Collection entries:
▽
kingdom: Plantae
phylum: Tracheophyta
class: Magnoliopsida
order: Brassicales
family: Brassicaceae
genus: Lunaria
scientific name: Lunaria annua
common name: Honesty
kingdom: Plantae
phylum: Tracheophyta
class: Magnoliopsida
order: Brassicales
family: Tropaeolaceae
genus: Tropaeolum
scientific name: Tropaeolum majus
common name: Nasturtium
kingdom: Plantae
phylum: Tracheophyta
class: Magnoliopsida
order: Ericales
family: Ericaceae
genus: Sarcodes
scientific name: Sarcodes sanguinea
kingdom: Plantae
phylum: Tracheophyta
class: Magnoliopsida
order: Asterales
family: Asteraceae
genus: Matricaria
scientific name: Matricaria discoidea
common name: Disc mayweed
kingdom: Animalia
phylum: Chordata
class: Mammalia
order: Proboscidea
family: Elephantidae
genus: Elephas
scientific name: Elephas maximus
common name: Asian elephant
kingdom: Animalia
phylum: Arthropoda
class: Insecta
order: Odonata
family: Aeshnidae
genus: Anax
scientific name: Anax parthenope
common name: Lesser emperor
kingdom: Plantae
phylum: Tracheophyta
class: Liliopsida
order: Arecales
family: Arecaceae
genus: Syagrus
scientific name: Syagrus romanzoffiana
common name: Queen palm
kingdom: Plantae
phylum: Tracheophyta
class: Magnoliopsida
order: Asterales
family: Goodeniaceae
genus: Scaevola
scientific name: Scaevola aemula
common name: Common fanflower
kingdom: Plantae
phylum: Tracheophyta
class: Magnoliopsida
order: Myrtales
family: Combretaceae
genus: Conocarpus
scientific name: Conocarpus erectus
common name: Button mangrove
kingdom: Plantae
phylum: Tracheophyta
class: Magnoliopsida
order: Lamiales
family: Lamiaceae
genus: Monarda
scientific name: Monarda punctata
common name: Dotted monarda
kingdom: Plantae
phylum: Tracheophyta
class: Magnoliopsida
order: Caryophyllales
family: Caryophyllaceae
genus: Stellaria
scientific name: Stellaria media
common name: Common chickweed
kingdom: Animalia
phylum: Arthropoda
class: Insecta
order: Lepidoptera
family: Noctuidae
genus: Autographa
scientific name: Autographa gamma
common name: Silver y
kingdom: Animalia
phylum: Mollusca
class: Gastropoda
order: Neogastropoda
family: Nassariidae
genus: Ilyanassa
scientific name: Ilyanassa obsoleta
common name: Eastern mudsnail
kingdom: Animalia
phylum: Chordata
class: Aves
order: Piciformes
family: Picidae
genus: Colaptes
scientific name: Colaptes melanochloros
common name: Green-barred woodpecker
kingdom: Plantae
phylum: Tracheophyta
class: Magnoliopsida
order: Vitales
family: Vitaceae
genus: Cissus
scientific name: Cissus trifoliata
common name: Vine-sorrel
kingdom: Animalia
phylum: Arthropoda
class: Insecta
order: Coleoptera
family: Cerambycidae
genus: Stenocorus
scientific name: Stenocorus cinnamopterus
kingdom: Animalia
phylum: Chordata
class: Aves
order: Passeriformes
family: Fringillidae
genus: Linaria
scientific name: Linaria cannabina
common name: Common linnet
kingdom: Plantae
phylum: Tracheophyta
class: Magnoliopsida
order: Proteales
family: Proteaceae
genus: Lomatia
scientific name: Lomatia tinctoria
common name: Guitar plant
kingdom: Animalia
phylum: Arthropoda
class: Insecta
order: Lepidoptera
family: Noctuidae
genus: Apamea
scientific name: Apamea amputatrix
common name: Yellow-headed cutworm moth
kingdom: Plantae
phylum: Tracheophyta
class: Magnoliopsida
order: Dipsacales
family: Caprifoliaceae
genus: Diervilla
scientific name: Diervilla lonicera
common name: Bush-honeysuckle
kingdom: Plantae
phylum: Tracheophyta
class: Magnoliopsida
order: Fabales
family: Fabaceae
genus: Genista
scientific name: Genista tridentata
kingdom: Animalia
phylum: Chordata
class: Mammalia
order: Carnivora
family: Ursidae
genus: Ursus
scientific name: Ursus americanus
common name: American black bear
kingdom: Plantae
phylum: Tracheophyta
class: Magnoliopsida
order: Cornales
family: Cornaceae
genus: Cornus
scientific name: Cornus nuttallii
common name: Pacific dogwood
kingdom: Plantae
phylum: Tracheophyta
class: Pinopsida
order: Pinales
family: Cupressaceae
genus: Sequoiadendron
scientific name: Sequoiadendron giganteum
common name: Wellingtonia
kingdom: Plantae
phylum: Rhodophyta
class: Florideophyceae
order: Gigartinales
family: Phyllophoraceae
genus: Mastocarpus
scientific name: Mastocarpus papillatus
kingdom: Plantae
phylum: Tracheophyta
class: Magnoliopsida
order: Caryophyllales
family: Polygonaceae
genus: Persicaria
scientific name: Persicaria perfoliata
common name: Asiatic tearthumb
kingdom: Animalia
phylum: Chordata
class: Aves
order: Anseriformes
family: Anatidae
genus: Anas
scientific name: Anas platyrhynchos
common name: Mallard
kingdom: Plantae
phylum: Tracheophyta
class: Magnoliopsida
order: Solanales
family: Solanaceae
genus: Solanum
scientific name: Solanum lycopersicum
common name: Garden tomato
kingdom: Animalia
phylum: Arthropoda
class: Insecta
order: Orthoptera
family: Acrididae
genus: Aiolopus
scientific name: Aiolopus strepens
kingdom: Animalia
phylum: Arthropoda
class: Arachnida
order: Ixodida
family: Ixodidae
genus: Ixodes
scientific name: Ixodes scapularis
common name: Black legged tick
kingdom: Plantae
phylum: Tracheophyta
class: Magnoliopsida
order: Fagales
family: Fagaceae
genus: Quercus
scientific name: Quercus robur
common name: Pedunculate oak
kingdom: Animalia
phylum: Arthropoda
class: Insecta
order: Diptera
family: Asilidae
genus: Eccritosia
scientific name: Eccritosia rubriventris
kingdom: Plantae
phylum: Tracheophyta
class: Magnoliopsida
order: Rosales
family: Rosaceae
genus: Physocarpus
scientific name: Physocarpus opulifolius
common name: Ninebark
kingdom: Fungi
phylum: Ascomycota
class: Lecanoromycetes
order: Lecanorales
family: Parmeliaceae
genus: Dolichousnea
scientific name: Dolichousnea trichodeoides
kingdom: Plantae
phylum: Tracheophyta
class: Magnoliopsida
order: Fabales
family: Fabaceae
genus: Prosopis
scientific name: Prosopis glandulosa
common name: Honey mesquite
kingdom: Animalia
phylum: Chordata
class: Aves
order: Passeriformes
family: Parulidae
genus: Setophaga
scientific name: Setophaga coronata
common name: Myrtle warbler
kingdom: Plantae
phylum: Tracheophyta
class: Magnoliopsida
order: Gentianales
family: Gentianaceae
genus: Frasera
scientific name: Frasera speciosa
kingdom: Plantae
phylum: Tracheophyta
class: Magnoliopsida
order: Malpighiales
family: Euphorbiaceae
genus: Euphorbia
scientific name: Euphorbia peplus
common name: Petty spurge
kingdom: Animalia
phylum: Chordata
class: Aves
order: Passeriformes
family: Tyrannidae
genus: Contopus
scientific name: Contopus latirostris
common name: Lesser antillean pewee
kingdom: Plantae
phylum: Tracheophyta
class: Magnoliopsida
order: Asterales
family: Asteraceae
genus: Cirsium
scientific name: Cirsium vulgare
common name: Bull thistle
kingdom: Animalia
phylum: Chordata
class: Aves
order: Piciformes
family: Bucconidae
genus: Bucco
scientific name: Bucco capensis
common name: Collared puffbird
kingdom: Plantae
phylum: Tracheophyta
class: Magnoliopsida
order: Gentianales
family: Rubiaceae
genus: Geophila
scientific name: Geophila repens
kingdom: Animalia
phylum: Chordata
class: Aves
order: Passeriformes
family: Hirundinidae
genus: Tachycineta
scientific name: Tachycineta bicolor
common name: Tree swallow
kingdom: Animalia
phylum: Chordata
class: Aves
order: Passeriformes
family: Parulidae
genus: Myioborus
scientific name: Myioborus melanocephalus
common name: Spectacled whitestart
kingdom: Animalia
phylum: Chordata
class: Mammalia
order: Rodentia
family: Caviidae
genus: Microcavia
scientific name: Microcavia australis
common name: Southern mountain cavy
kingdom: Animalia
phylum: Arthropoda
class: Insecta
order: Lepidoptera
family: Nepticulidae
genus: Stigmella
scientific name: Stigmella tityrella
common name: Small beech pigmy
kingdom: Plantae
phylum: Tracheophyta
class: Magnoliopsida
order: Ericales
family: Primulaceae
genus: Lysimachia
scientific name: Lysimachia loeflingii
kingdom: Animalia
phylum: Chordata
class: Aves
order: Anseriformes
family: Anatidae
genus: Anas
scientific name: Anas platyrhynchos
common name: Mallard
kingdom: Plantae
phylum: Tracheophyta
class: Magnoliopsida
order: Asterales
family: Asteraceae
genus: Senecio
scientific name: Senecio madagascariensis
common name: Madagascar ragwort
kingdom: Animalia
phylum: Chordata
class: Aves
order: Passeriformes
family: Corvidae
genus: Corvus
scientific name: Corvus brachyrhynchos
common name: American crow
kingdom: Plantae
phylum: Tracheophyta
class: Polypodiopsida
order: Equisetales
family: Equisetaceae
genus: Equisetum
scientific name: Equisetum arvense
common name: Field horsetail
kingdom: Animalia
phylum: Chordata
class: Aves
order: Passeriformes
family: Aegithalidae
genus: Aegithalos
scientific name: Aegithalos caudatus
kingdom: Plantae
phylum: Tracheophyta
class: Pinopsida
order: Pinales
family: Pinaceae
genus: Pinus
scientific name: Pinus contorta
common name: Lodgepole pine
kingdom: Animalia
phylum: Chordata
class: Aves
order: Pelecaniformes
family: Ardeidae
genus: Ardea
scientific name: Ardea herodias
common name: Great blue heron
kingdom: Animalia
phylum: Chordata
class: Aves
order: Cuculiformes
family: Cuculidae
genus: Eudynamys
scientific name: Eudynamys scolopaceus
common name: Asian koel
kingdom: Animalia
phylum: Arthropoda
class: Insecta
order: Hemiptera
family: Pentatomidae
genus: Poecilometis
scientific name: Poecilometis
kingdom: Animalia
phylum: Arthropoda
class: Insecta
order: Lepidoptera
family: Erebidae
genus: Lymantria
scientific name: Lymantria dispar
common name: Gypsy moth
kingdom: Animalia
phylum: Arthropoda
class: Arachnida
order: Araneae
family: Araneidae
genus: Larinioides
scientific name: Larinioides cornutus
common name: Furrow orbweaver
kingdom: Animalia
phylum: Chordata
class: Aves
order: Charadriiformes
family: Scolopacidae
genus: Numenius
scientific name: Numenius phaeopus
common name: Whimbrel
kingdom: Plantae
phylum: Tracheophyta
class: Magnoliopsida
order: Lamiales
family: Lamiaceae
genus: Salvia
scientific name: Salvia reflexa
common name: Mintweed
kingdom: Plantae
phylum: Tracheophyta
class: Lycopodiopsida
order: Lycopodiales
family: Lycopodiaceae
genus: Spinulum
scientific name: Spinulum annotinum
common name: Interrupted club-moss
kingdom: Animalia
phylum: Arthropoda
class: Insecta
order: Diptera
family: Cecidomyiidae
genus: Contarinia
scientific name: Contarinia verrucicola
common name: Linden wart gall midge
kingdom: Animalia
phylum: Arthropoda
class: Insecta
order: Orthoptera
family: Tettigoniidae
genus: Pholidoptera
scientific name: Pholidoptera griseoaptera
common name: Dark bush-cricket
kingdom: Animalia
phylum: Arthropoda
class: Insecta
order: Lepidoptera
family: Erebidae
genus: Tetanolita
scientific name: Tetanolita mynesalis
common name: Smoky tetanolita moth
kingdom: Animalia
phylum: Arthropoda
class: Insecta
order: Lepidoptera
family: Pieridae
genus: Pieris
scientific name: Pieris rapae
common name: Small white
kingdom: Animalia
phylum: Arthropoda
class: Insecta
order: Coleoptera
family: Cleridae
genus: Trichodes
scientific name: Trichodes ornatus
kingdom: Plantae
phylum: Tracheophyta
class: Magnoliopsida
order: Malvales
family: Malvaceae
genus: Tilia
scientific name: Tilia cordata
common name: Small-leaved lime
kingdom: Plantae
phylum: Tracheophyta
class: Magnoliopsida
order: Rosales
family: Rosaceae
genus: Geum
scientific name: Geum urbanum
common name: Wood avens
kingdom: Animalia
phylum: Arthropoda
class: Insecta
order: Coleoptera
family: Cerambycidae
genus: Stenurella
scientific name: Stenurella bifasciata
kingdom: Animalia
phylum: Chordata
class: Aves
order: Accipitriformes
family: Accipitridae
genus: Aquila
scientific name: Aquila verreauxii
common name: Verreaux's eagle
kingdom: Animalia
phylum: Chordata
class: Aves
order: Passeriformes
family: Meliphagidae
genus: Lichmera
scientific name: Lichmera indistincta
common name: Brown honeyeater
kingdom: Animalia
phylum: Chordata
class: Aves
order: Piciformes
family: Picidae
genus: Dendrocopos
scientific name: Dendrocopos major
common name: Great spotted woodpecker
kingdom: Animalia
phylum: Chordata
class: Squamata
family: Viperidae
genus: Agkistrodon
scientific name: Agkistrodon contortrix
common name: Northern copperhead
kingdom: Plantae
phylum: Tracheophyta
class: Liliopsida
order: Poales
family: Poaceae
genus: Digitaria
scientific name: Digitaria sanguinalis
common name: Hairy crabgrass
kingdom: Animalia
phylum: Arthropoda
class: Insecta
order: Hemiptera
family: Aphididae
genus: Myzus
△
- [Task details]: Repeat the lines from the records word for word, starting at the line that contains "genus: Cirsium" and ending after the line that contains "genus: Tachycineta".

- [Correct output]:
genus: Cirsium
scientific name: Cirsium vulgare
common name: Bull thistle
kingdom: Animalia
phylum: Chordata
class: Aves
order: Piciformes
family: Bucconidae
genus: Bucco
scientific name: Bucco capensis
common name: Collared puffbird
kingdom: Plantae
phylum: Tracheophyta
class: Magnoliopsida
order: Gentianales
family: Rubiaceae
genus: Geophila
scientific name: Geophila repens
kingdom: Animalia
phylum: Chordata
class: Aves
order: Passeriformes
family: Hirundinidae
genus: Tachycineta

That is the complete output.